Ender Wiggins is a 6 year-old boy who has a towering destiny ahead of him: he is a boy genius who must be put through the hardships of Battle School in the hopes that he can turn into the next Alexander, and defeat an alien race known as the Buggers. Ender's greatest strength is also the weakness that must be weaned out of him: he is a caring, empathic boy who doesn't take to murder lightly. But kill he must if he is to save all of Humanity.
Although the protagonist of Ender's Game is a child, there is nothing childish about what he lives through. Ender must contend not only with older boys plotting against him, and a hostile school management bent on breeding a military commander out of him; he must also deal with his own conscience as he becomes the killer he must be to save his kind. The moral dillemmas faced by Ender are definitely adult: they speak of duty and the necessities of survival, and the sacrifices we make as a species to defend our right to exist.

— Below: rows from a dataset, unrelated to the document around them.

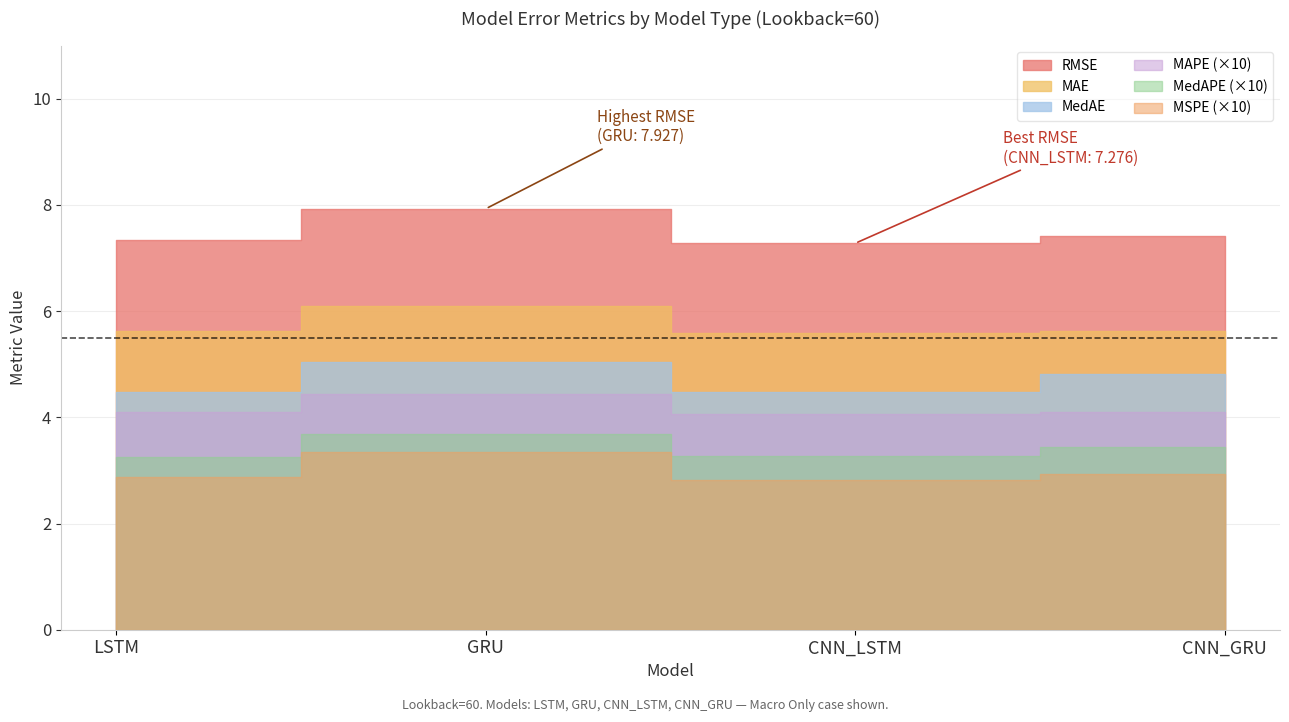

In MSPE, how many points are higher than both neighbors (excluding endpoints)?

1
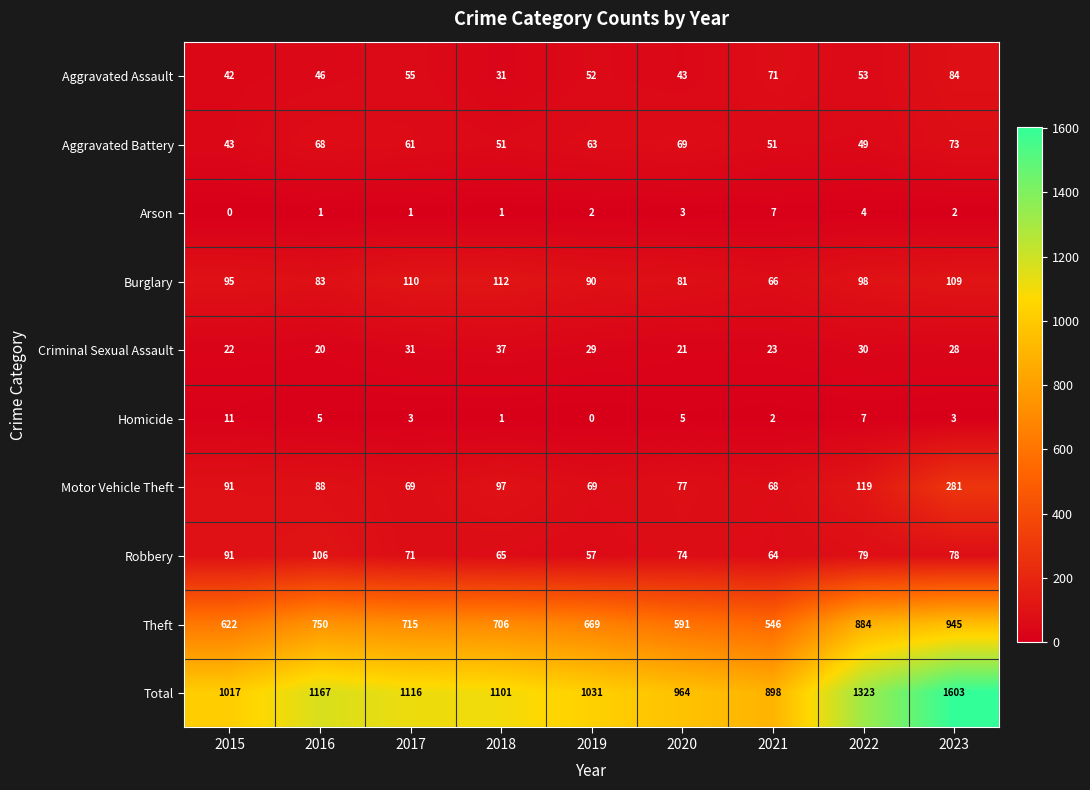

Rank the series at 2021 from lowest to highest value.

Homicide, Arson, Criminal Sexual Assault, Aggravated Battery, Robbery, Burglary, Motor Vehicle Theft, Aggravated Assault, Theft, Total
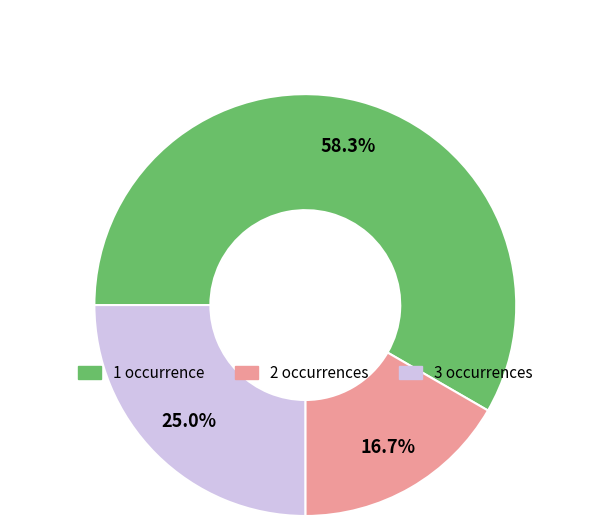

Rank the categories by value from lowest to highest.

2 occurrences, 3 occurrences, 1 occurrence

Ender and his fellow boy-soldiers are fascinating characters, and they sometimes reach that most difficult of balance, by being at once child-like and supernaturally intelligent. There is a level of intelligence in some exchanges (particularly those involving Ender's sister Valentine) that matches those in Frank Herbert's Dune in terms of multilayered complexity. On the whole, however, the children of Ender's Game behave more like ruthless military officers, and less like children, than I would have expected. The tale of Peter and Valentine, for instance, stretched my belief in these child geniuses.
Overall, Ender's Game is a satisfying, gripping SF tale, and one that obviously influenced the genre in a major way. It is amazing in its relentlessness, and one can't help but feel pity and sympathy for Ender as he is put through the trials that will shape him into a military commander for the ages. I'm glad I finally got around to reading it, and I look forward to Speaker for the Dead, Ender's Game's sequel, and the spinoff, Ender's Shadow.